Thinking out loud here, 2.) would actually solve both problems with the trade off that activity methods would have to be async — and using promises and threads we can actually work around that limitation as well and implement a layer on top of this that supports non-async activities.

One problem with using a single event loop is that badly written activities could starve the the workflow method from executing and meeting its execution time requirements.

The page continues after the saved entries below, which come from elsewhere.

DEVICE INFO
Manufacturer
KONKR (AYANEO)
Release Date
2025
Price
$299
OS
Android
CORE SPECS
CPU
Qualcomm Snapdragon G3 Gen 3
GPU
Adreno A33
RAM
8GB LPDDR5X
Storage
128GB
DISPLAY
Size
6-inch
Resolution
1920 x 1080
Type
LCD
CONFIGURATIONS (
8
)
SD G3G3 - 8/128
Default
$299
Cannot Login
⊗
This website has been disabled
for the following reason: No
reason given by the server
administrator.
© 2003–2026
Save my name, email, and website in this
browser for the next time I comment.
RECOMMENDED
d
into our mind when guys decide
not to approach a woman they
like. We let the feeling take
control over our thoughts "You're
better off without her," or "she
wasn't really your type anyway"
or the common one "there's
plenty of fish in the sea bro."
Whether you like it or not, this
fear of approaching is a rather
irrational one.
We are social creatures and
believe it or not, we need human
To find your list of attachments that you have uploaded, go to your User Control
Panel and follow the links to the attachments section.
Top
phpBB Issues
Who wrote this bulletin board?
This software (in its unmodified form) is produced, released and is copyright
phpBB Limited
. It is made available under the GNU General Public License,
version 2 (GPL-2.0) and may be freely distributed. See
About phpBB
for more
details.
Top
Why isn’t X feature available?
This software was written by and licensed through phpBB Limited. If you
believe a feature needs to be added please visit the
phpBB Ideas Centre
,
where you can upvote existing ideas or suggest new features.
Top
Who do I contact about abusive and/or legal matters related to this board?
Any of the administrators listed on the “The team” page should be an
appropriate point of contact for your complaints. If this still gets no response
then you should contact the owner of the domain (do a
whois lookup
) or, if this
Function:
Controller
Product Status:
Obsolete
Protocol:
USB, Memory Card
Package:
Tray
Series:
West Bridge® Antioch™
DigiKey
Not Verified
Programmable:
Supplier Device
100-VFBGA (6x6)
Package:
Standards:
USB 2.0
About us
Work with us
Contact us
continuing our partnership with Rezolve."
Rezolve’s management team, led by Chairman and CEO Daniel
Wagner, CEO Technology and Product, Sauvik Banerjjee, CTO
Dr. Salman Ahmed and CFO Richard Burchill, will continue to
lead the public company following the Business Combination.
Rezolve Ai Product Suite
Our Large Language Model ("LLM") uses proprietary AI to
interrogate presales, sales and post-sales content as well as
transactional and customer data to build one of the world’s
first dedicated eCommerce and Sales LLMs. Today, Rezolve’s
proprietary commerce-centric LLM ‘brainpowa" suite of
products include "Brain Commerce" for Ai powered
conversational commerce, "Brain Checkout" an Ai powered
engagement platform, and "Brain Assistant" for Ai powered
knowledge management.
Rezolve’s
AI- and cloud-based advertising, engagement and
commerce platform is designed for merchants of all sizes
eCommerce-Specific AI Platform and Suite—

Edit Dec 14: 2.) Is looking like the best option to me.

1 Like

Hi @firdaus. Thanks for the detailed analysis.
Also, thinking out loud:

  1. How do other SDKs (Java, Go) handle this scenario? Perhaps they don’t have the same problem because they don’t deal with the event loop. As long as the resource/client is thread-safe, they can be passed around between threads?
  2. Option 2 makes sense. With this design, does the activity even need to be running on a separate thread? You’re right that a badly written activity can block too long and cause a problem.
  3. Option 3 makes sense too. As long as I can initialize the resources on the activity thread at startup and performs clean up when the activity thread goes away.
  1. How do other SDKs (Java, Go) handle this scenario? Perhaps they don’t have the same problem because they don’t deal with the event loop. As long as the resource/client is thread-safe, they can be passed around between threads?

Java and Go use threads to execute activities and don’t employ any event loops. So any shared resources are expected to be thread safe.

  1. How do other SDKs (Java, Go) handle this scenario? Perhaps they don’t have the same problem because they don’t deal with the event loop. As long as the resource/client is thread-safe, they can be passed around between threads?

When I ported the Python client from Cadence to Temporal the biggest difference was that the Thrift/Tchannel client uses blocking IO whereas the GRPC client I chose (python-betterproto) uses asyncio. So when I was doing this I was thinking about how to map the initial design from cadence-python to “asyncio” and my idea was to stick to having a thread per worker and then just introduce a separate event loop per thread.

So now I’m running into the limitations of that solution (both the issue you’re experiencing and my DataConverter issue) and I think it’s time to settle on something more long term which I believe is Option 2 — which in retrospect is probably what I should have done initially.

I’ll start working on this on my end and I’ll let you know when it’s done - maybe a couple of weeks.

1 Like

@maxim & @firdaus, thanks again for your quick replies. Your timely and concise responses are much appreciated.

@firdaus, with option 2, I’d assume that if I put time.sleep(10) in the activity code, it will block the whole worker for 10 seconds and even the workflow execution would be blocked. I guess it’s the trade-off of using asyncio’s cooperative model that the developers should be aware of.

Yup that is correct, you need to use asyncio.sleep() in activities.

In the future, we can consider an API for writing activities that use blocking IO.

@firdaus. Understood, thanks.
I look forward to the new changes :slightly_smiling_face:

Hi @firdaus,
Is it possible to provide an update on the progress of the refactoring (option 2)? Thanks.

Hello, @Chen_Wan not much progress at the moment. I’m trying to carve out some free afternoons for this but it’s the usual beginning of the year craze for me at the moment.

@firdaus. I completely understand. Your work and efforts are highly appreciated.
If there is anything that I can help with (e.g, testing), please don’t hesitate to let me know.

1 Like

Could you try the latest commit.

@Chen_Wan Have a look at the HelloWorld example in the README. The contract for establishing a connection changed a bit.